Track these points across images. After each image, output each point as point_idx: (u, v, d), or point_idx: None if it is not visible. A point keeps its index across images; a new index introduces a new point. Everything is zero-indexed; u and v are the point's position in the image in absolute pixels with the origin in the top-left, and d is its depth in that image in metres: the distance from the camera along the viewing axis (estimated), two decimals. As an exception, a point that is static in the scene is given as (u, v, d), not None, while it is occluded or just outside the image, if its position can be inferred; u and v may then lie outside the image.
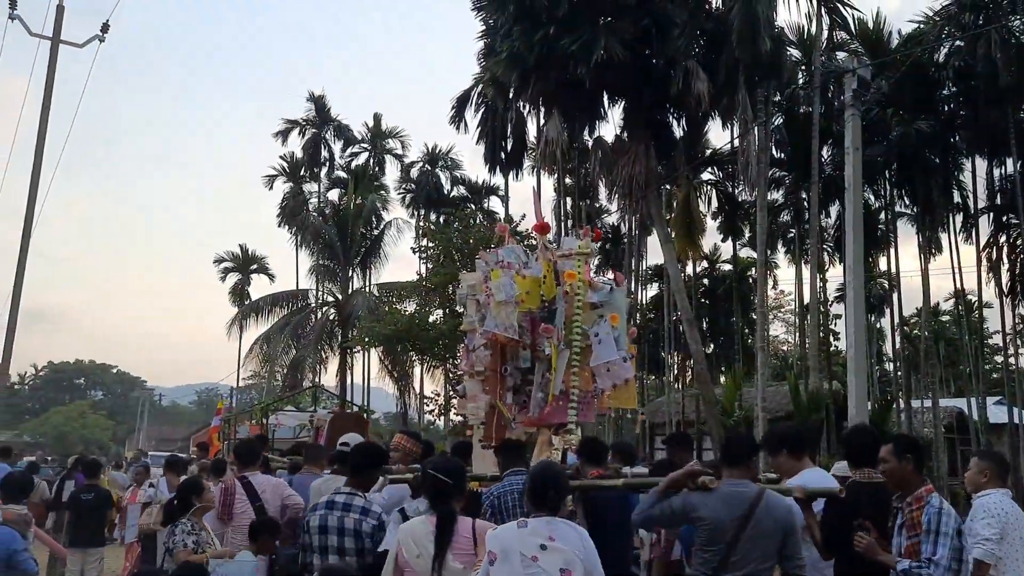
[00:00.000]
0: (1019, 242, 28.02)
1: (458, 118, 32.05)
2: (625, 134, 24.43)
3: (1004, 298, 29.58)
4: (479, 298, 7.03)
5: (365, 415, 20.27)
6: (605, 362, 6.58)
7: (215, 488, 6.33)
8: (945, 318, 44.75)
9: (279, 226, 42.43)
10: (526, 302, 6.72)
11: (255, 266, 48.18)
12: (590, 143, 27.09)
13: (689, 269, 37.85)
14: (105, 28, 16.22)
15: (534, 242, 23.92)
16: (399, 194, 42.82)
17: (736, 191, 32.45)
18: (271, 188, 44.17)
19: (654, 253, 36.47)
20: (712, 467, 4.62)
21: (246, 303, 43.29)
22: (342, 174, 43.72)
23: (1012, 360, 30.91)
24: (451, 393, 26.27)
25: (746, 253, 36.60)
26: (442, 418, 32.49)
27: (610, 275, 7.79)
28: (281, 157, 44.44)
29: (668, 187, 30.16)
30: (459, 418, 7.96)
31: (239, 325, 40.69)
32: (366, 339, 26.84)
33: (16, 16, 14.74)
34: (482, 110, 31.56)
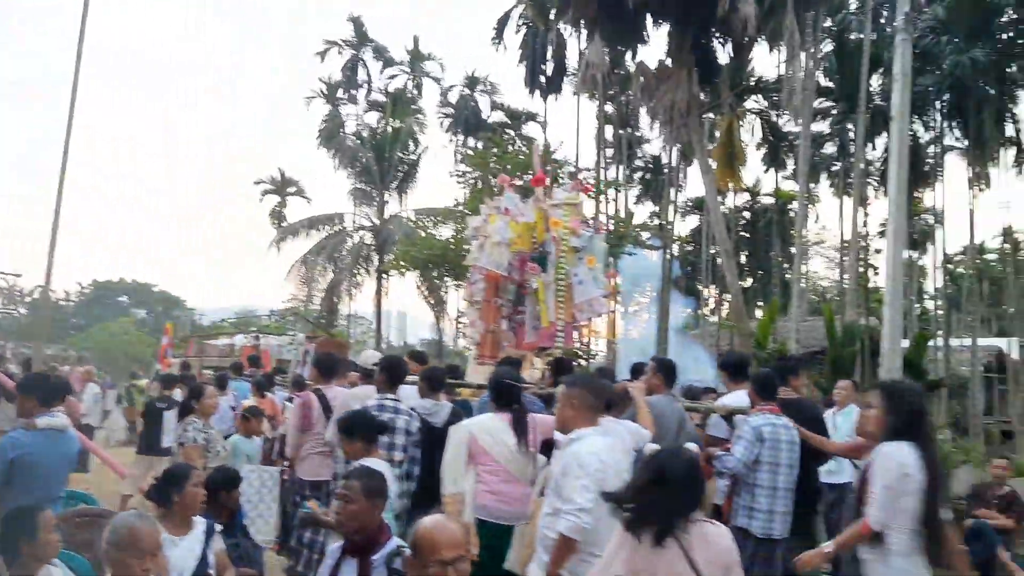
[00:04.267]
0: (1073, 178, 27.09)
1: (498, 39, 31.52)
2: (668, 59, 23.79)
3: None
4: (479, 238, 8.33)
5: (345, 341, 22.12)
6: (586, 299, 7.99)
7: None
8: (991, 256, 43.72)
9: (317, 148, 42.42)
10: (518, 244, 8.09)
11: (293, 188, 48.35)
12: (632, 68, 26.48)
13: (730, 201, 37.29)
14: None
15: (572, 168, 23.53)
16: (437, 118, 42.50)
17: (781, 121, 31.68)
18: (309, 110, 44.05)
19: (694, 184, 35.96)
20: None
21: (283, 225, 43.60)
22: (380, 97, 43.36)
23: (1057, 300, 30.25)
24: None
25: (789, 186, 35.92)
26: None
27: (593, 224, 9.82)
28: (320, 79, 44.19)
29: (711, 115, 29.52)
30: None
31: (277, 248, 41.10)
32: (402, 264, 26.95)
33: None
34: (523, 31, 30.95)
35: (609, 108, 31.92)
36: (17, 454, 4.58)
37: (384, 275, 35.85)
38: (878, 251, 39.13)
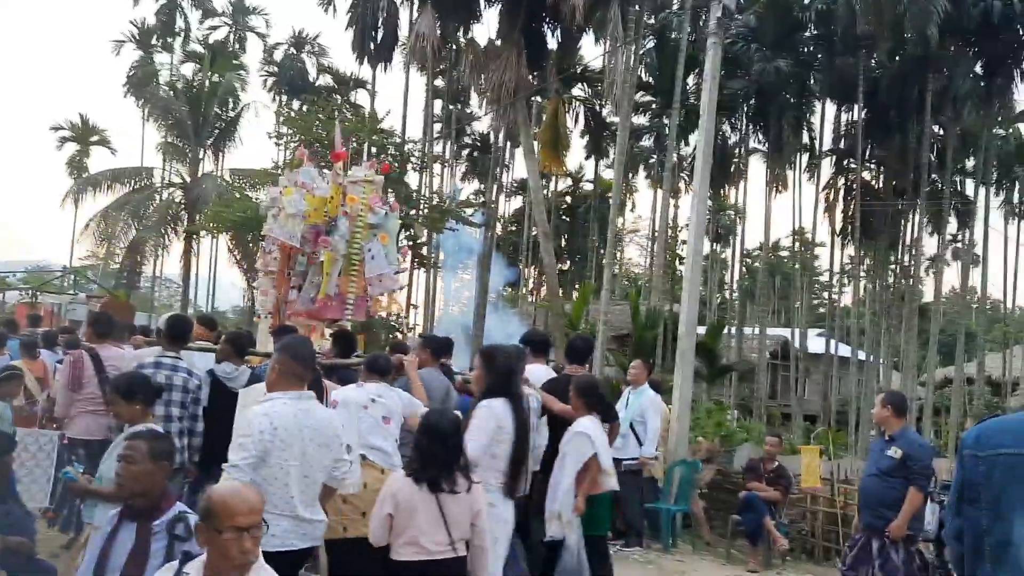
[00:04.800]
0: (854, 186, 29.90)
1: (327, 1, 30.56)
2: (499, 39, 24.00)
3: (835, 237, 31.63)
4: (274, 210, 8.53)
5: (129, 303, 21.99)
6: (377, 274, 8.33)
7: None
8: (783, 253, 47.56)
9: (125, 97, 39.56)
10: (312, 217, 8.30)
11: (96, 137, 44.87)
12: (464, 44, 26.52)
13: (553, 185, 38.29)
14: None
15: (398, 139, 23.53)
16: (260, 76, 40.77)
17: (604, 111, 32.80)
18: (118, 54, 40.95)
19: (520, 165, 36.62)
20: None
21: (83, 176, 40.41)
22: (198, 48, 40.97)
23: (836, 296, 33.34)
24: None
25: (609, 175, 37.36)
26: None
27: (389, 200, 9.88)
28: (131, 22, 41.10)
29: (538, 99, 30.11)
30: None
31: (74, 199, 38.00)
32: (213, 225, 25.70)
33: None
34: (353, -5, 30.22)
35: (440, 83, 31.84)
36: None
37: (194, 236, 34.07)
38: (685, 242, 41.61)
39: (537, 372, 6.18)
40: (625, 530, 8.63)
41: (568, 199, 42.25)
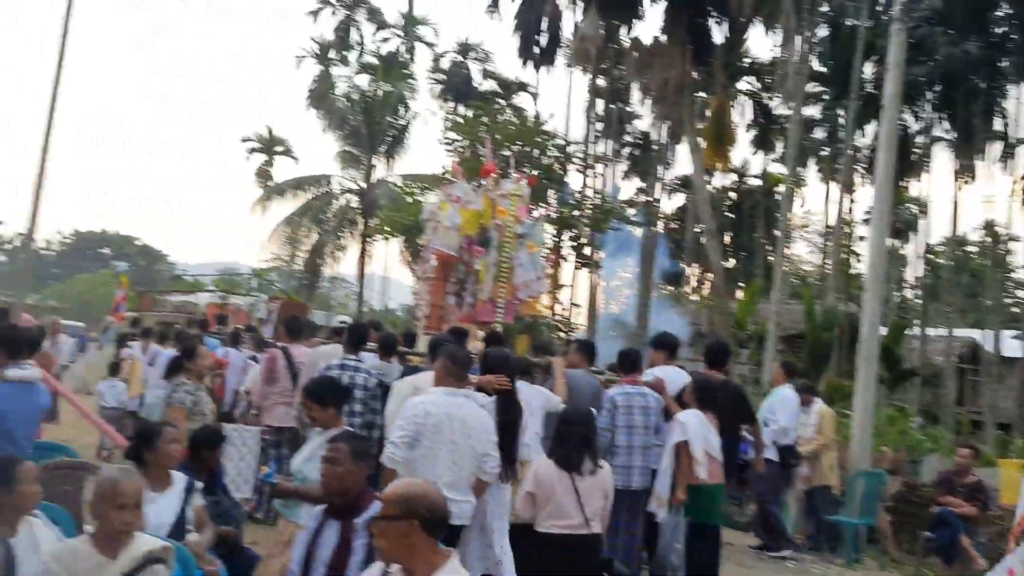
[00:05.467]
0: (1056, 176, 27.34)
1: (494, 7, 31.19)
2: (663, 36, 23.69)
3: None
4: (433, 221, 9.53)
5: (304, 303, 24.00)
6: (524, 280, 9.17)
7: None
8: (972, 249, 44.13)
9: (307, 109, 42.00)
10: (465, 229, 9.16)
11: (280, 148, 47.90)
12: (627, 43, 26.34)
13: (717, 181, 37.33)
14: None
15: (561, 141, 23.88)
16: (428, 84, 42.13)
17: (772, 104, 31.66)
18: (300, 69, 43.56)
19: (683, 162, 35.96)
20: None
21: (269, 184, 43.24)
22: (372, 60, 42.90)
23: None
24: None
25: (777, 169, 35.99)
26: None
27: (536, 213, 11.25)
28: (312, 38, 43.63)
29: (703, 94, 29.45)
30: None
31: (262, 206, 40.76)
32: (387, 228, 26.85)
33: None
34: (519, 1, 30.64)
35: (601, 82, 31.77)
36: None
37: (368, 239, 35.70)
38: (862, 238, 39.45)
39: (670, 374, 6.62)
40: (768, 531, 8.39)
41: (733, 195, 41.02)
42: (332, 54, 43.09)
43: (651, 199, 33.28)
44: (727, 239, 39.40)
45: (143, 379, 10.26)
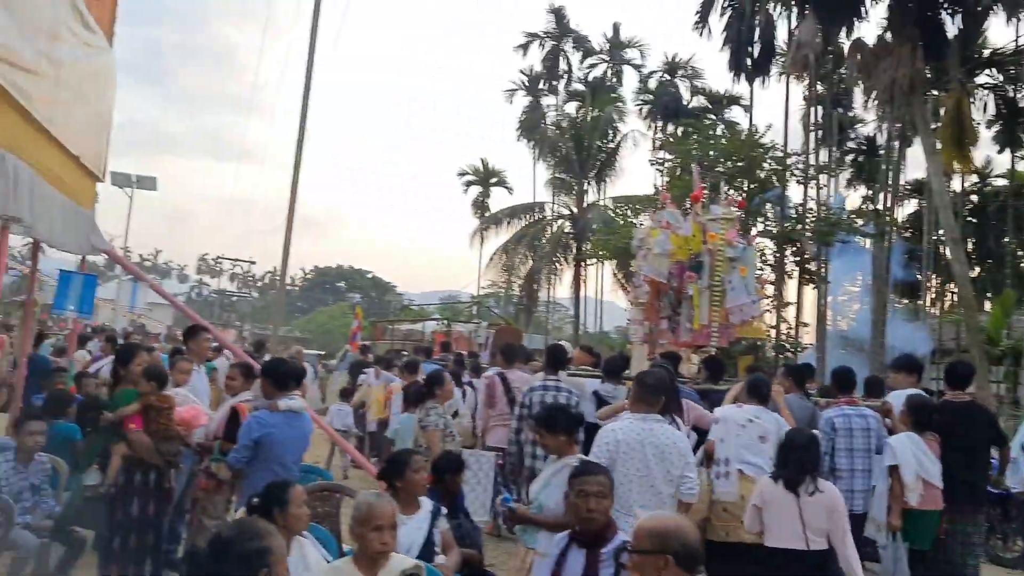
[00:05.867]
0: None
1: (702, 23, 30.64)
2: (888, 34, 22.18)
3: None
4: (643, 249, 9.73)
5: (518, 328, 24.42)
6: (737, 304, 9.15)
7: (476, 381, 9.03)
8: None
9: (518, 140, 43.30)
10: (677, 255, 9.37)
11: (495, 179, 49.67)
12: (846, 46, 24.92)
13: (955, 184, 34.30)
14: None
15: (778, 153, 23.10)
16: (636, 105, 42.09)
17: (1018, 96, 28.71)
18: (511, 102, 45.03)
19: (913, 166, 33.39)
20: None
21: (486, 215, 44.88)
22: (580, 86, 43.57)
23: None
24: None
25: (1025, 167, 32.55)
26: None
27: (748, 235, 11.35)
28: (521, 71, 45.03)
29: (935, 92, 27.26)
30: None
31: (479, 236, 42.42)
32: (600, 252, 26.97)
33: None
34: (728, 14, 29.94)
35: (820, 87, 30.27)
36: (262, 433, 4.96)
37: (582, 263, 36.09)
38: None
39: (899, 397, 6.45)
40: None
41: (974, 198, 37.48)
42: (541, 85, 44.19)
43: (879, 207, 31.12)
44: (969, 246, 36.01)
45: (380, 402, 10.91)
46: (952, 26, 22.61)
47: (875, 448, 6.15)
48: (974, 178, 36.80)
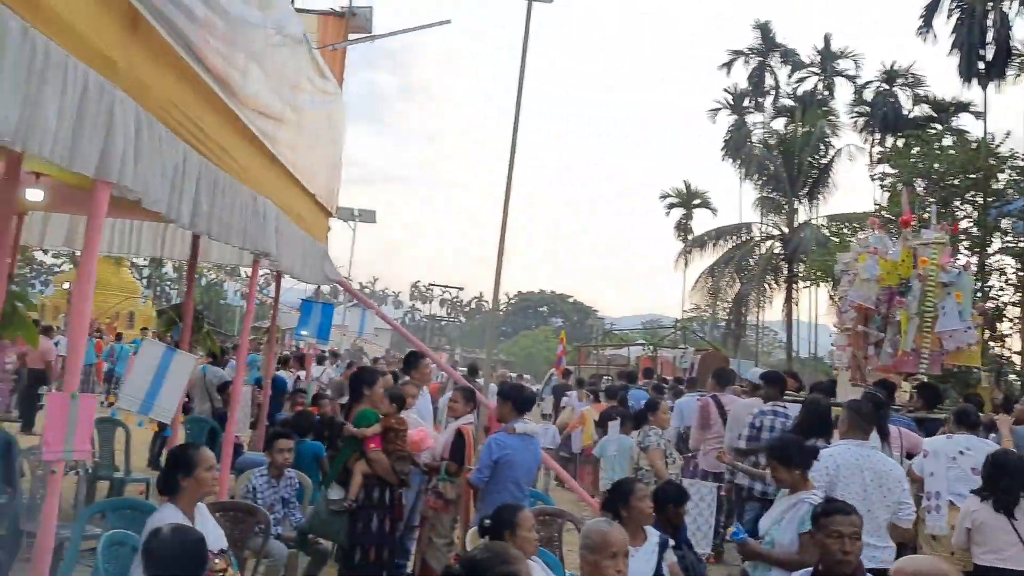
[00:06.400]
0: None
1: (926, 27, 28.66)
2: None
3: None
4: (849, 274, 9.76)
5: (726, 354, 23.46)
6: (949, 330, 8.93)
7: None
8: None
9: (722, 159, 42.36)
10: (885, 280, 9.31)
11: (698, 201, 48.81)
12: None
13: None
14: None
15: (1020, 162, 21.34)
16: (851, 118, 39.87)
17: None
18: (715, 122, 44.20)
19: None
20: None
21: (690, 237, 44.15)
22: (788, 102, 41.98)
23: None
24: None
25: None
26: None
27: (960, 261, 11.05)
28: (724, 89, 44.12)
29: None
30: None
31: (683, 259, 41.77)
32: (816, 273, 25.72)
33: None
34: (955, 16, 27.78)
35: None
36: (501, 454, 5.23)
37: (794, 285, 34.56)
38: None
39: None
40: None
41: None
42: (746, 102, 43.04)
43: None
44: None
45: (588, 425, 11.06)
46: None
47: None
48: None
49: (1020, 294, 20.20)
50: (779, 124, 41.86)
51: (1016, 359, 22.01)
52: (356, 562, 5.38)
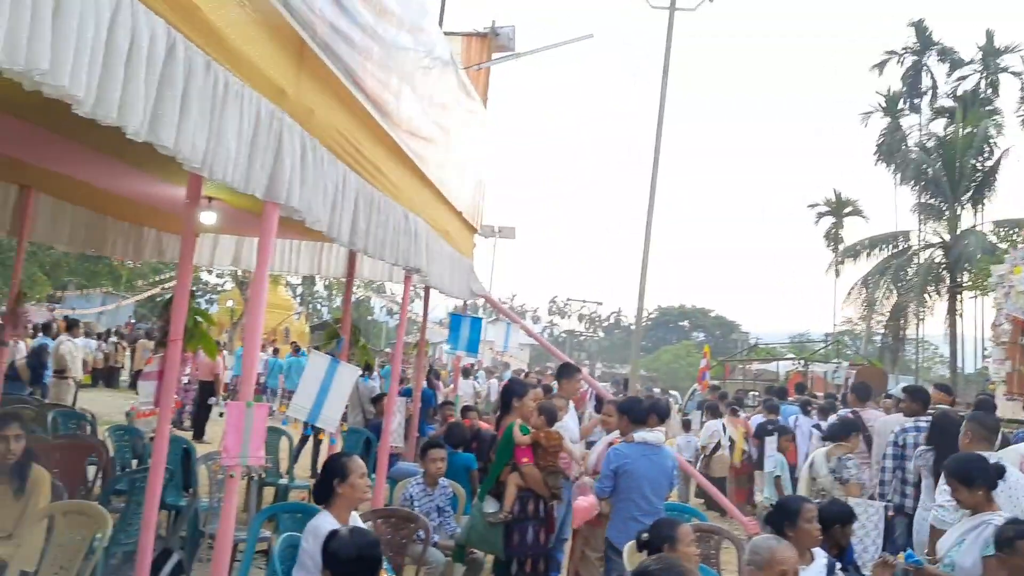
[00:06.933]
0: None
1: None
2: None
3: None
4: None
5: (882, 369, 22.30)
6: None
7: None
8: None
9: (875, 165, 40.32)
10: None
11: (849, 209, 46.64)
12: None
13: None
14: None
15: None
16: (1018, 116, 37.05)
17: None
18: (866, 126, 42.15)
19: None
20: None
21: (840, 247, 42.25)
22: (947, 102, 39.52)
23: None
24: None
25: None
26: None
27: None
28: (877, 92, 42.02)
29: None
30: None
31: (835, 270, 39.99)
32: (984, 283, 24.05)
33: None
34: None
35: None
36: (619, 463, 5.35)
37: (958, 296, 32.42)
38: None
39: None
40: None
41: None
42: (901, 104, 40.86)
43: None
44: None
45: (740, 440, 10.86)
46: None
47: None
48: None
49: None
50: (938, 126, 39.48)
51: None
52: (513, 574, 5.46)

=-=-=

--- Your objective ---
Set down exactly the lines above, from the line containing "25: (746, 253, 36.60)" through the line containing "39: (537, 372, 6.18)". Skip the pictures.

--- Result for this task ---
25: (746, 253, 36.60)
26: (442, 418, 32.49)
27: (610, 275, 7.79)
28: (281, 157, 44.44)
29: (668, 187, 30.16)
30: (459, 418, 7.96)
31: (239, 325, 40.69)
32: (366, 339, 26.84)
33: (16, 16, 14.74)
34: (482, 110, 31.56)
[00:04.267]
0: (1073, 178, 27.09)
1: (498, 39, 31.52)
2: (668, 59, 23.79)
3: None
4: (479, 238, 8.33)
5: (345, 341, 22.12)
6: (586, 299, 7.99)
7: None
8: (991, 256, 43.72)
9: (317, 148, 42.42)
10: (518, 244, 8.09)
11: (293, 188, 48.35)
12: (632, 68, 26.48)
13: (730, 201, 37.29)
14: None
15: (572, 168, 23.53)
16: (437, 118, 42.50)
17: (781, 121, 31.68)
18: (309, 110, 44.05)
19: (694, 184, 35.96)
20: None
21: (283, 225, 43.60)
22: (380, 97, 43.36)
23: (1057, 300, 30.25)
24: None
25: (789, 186, 35.92)
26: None
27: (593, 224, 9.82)
28: (320, 79, 44.19)
29: (711, 115, 29.52)
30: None
31: (277, 248, 41.10)
32: (402, 264, 26.95)
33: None
34: (523, 31, 30.95)
35: (609, 108, 31.92)
36: (17, 454, 4.58)
37: (384, 275, 35.85)
38: (878, 251, 39.13)
[00:04.800]
0: (854, 186, 29.90)
1: (327, 1, 30.56)
2: (499, 39, 24.00)
3: (835, 237, 31.63)
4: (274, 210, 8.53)
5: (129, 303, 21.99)
6: (377, 274, 8.33)
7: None
8: (783, 253, 47.56)
9: (125, 97, 39.56)
10: (312, 217, 8.30)
11: (96, 137, 44.87)
12: (464, 44, 26.52)
13: (553, 185, 38.29)
14: None
15: (398, 139, 23.53)
16: (260, 76, 40.77)
17: (604, 111, 32.80)
18: (118, 54, 40.95)
19: (520, 165, 36.62)
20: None
21: (83, 176, 40.41)
22: (198, 48, 40.97)
23: (836, 296, 33.34)
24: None
25: (609, 175, 37.36)
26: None
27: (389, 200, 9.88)
28: (131, 22, 41.10)
29: (538, 99, 30.11)
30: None
31: (74, 199, 38.00)
32: (213, 225, 25.70)
33: None
34: (353, -5, 30.22)
35: (440, 83, 31.84)
36: None
37: (194, 236, 34.07)
38: (685, 242, 41.61)
39: (537, 372, 6.18)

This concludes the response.